Statement by LADWP Board President Mel Levine and LADWP General Manager Marcie Edwards Regarding the City Controller’s Audit of LADWP’s Customer-Based Water Conservation Programs
The Los Angeles Department of Water and Power (LADWP) welcomes every opportunity to enhance our water conservation programs, while ensuring that we make smart investments of our customers’ money in a wide-array of rebate programs that help them reduce both water and energy use. We thank the Controller for his input into the overall program, and we have already begun implementing most of the audit recommendations.
According to Marty Adams, LADWP Senior Assistant General Manager for the Water System, “Every gallon conserved each day by Angelenos collectively saves 4 million gallons of water per day, 4,500 acre feet per year, and $2.7 million annually. That is $27 million over 10 years. Based on these savings identified by the Controller, LADWP has certainly made smart investments in water conservation.”

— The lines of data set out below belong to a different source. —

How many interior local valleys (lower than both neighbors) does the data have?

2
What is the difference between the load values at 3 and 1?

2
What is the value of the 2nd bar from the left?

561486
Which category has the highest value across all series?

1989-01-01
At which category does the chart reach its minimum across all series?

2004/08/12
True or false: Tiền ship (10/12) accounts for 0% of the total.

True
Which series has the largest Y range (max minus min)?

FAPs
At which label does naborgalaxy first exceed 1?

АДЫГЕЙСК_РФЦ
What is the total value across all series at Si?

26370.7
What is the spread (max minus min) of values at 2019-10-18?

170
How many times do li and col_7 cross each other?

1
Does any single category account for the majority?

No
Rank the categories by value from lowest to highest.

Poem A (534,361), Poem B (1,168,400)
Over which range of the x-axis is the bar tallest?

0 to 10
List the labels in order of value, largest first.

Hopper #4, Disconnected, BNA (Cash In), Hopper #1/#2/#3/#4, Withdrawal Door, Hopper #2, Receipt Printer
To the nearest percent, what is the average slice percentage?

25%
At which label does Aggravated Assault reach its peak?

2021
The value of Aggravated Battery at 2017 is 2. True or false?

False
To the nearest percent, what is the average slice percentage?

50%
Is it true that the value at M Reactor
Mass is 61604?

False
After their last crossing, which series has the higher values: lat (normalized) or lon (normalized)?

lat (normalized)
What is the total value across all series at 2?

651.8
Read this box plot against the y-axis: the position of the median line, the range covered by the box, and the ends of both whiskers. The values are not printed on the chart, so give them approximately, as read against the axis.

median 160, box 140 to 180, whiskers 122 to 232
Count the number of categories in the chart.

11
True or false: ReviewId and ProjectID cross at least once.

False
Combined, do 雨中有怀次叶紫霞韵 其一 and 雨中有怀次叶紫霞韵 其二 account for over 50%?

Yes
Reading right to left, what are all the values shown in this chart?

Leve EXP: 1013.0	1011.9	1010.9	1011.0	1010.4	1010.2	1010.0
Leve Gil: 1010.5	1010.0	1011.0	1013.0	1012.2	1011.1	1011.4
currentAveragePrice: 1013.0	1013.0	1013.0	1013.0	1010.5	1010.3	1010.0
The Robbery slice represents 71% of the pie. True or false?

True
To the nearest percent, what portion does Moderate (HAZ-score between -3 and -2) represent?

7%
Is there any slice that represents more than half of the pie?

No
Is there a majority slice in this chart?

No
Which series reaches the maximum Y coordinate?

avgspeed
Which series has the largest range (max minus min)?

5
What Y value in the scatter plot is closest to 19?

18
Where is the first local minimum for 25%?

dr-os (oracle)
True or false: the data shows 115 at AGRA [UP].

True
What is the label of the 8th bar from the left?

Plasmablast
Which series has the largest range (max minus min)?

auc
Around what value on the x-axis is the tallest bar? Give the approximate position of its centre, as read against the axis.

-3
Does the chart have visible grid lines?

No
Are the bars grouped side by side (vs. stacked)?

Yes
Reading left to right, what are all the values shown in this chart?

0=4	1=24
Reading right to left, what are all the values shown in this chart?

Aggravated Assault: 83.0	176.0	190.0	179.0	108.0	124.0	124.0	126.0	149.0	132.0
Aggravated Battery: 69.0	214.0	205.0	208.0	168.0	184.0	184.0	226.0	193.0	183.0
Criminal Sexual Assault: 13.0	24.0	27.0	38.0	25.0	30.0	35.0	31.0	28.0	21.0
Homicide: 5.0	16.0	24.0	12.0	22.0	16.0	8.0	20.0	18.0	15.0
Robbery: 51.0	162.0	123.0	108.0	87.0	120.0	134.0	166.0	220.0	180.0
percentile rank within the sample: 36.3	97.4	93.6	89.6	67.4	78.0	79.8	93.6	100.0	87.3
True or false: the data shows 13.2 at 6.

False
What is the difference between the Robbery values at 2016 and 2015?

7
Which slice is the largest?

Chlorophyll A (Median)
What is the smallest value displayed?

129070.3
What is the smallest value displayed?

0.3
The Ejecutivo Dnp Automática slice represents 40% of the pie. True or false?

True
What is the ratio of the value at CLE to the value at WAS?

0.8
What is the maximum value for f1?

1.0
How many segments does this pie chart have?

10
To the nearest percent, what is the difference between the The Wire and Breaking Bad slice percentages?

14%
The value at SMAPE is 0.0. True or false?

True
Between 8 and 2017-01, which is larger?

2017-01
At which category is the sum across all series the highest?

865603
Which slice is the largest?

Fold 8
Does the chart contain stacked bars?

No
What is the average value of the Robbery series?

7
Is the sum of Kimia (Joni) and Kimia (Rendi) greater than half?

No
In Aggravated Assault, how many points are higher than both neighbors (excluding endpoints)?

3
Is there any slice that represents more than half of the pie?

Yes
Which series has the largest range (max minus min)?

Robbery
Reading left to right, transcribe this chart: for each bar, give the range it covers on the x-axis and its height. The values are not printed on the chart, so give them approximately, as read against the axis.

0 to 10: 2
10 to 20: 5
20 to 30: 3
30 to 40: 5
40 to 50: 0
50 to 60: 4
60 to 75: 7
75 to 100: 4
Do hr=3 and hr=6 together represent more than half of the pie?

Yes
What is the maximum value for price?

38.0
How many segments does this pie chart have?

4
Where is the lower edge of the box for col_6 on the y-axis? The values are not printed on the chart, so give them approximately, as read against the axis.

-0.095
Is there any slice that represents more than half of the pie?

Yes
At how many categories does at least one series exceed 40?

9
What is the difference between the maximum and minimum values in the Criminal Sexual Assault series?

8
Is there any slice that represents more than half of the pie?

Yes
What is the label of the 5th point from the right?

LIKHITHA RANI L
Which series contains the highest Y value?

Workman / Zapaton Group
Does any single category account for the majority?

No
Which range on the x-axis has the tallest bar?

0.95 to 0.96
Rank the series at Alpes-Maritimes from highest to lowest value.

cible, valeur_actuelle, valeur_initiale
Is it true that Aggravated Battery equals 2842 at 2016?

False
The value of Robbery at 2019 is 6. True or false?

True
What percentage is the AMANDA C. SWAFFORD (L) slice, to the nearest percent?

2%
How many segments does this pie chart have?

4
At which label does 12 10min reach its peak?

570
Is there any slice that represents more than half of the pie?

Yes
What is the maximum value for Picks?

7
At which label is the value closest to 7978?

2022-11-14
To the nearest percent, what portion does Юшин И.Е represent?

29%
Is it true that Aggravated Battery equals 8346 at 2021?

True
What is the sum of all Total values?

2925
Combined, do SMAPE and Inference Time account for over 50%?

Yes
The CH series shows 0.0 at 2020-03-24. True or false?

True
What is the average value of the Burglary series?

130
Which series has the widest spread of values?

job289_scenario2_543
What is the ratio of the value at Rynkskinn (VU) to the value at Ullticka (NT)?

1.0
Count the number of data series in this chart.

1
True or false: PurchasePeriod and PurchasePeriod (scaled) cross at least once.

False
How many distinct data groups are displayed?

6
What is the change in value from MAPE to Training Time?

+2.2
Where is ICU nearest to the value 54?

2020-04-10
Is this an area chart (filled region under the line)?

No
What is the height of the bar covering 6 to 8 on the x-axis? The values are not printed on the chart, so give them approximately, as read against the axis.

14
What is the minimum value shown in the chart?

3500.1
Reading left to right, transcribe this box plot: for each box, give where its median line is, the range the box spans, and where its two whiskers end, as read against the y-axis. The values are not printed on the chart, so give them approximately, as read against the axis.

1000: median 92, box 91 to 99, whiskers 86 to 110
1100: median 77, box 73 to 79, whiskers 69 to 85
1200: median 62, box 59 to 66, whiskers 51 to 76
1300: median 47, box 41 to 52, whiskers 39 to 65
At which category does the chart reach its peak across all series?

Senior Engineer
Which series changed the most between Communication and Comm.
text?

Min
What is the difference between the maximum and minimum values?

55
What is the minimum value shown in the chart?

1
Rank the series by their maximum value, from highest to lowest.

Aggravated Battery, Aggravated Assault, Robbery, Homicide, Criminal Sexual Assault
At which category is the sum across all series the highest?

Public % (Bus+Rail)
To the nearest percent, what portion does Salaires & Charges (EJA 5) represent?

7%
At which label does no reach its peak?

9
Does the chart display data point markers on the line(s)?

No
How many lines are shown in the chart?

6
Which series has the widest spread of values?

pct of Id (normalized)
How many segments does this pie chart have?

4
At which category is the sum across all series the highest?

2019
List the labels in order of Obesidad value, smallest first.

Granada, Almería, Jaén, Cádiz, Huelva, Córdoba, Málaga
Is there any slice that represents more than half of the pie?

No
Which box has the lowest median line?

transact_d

Water conservation is vital to Los Angeles, and LADWP has been a national leader in developing and implementing water conservation programs that have reduced water use while being cost effective over decades. According to the Auditor’s report, LADWP’s water conservation portfolio has consistently delivered results that fare better than other water utilities throughout the southwestern United States. While the limited period of time reviewed in the Controller’s audit indicates significant water use reductions for which we commend customers, it is strong, permanent water conservation rebate programs that offer a broad menu of options to all customers to permanently reduce water use, which form the foundation of effective water conservation programs. These programs have been at the heart of LADWP’s conservation budget. The short and long term conservation results are quite impressive. Today, Angelenos use as much water as they did nearly 45 years ago despite an increase in population of more than one million people. Amidst an epic statewide drought, LA is on track to meet both Mayor Eric Garcetti and Governor Jerry Brown’s directives to reduce water use. As of October, LA’s per capita daily water use is 107 gallons, an 18 percent reduction from fiscal year 2013-2014. We are also exceeding the State’s mandate of reducing our monthly water use by 16 percent compared to 2013, and LA currently has an 18 percent cumulative reduction as of last month.
As we urge our customers to further conserve water, it is important for LADWP to continue offering a menu of tools to help them do so. LADWP continues to break records for the total amount of water saved from all our rebate programs, including high-efficiency toilets, rain barrels, cisterns, sprinkler nozzles and weather-based irrigation controllers, among many others. In the early 1990s, LADWP rolled out an aggressive plan to replace hardware fixtures like toilets and clothes washers, with more efficient models. These investments continue to yield long-term water conservation results and savings for our customers on their water bills. However, for many of these fixtures we have reached a market saturation point and they no longer offer the broad based water savings opportunities they once did. So while we continue to offer rebates for indoor water savings, LADWP’s turf replacement program has helped us target the largest remaining opportunity for broad-based water savings—outdoor water use.
As of October, more than 15,200 LADWP customers, both residential and commercial, have participated in the Cash in Your Lawn turf rebate program. Since the program began, participants removed and replaced nearly 32 million square feet of turf, amounting to more than 1 billion gallons of water savings each year. That is enough water for over 12,000 LA households each year, and those savings will continue each year long into the future. Our analyses show that the turf rebate program becomes more cost-effective as the amount of square feet removed and replaced increases. Furthermore, the cost of the turf program rebates provided since 2009 is lower than the cost of more expensive imported purchased water, yielding long-term savings for all our customers. We continue to offer the program without MWD’s contribution to the rebate, and we still see a sustained interest by our customers despite the reduced rebate amount.
As LA works to reduce its reliance on expensive imported water supplies, LADWP is coupling our water conservation efforts with an aggressive push to build our local water resources, particularly stormwater, recycled water and groundwater remediation and capture. We are pleased that the City Controller supports this as well. These efforts are well under way, and our intent is to meet Mayor Garcetti’s directive to cut our purchased water costs by 50 percent by 2024.
LADWP looks forward to more opportunities to improve our water conservation programs and build our water resilience. We remain firmly committed to offering customer programs that will help our ratepayers embrace conservation while saving water and money.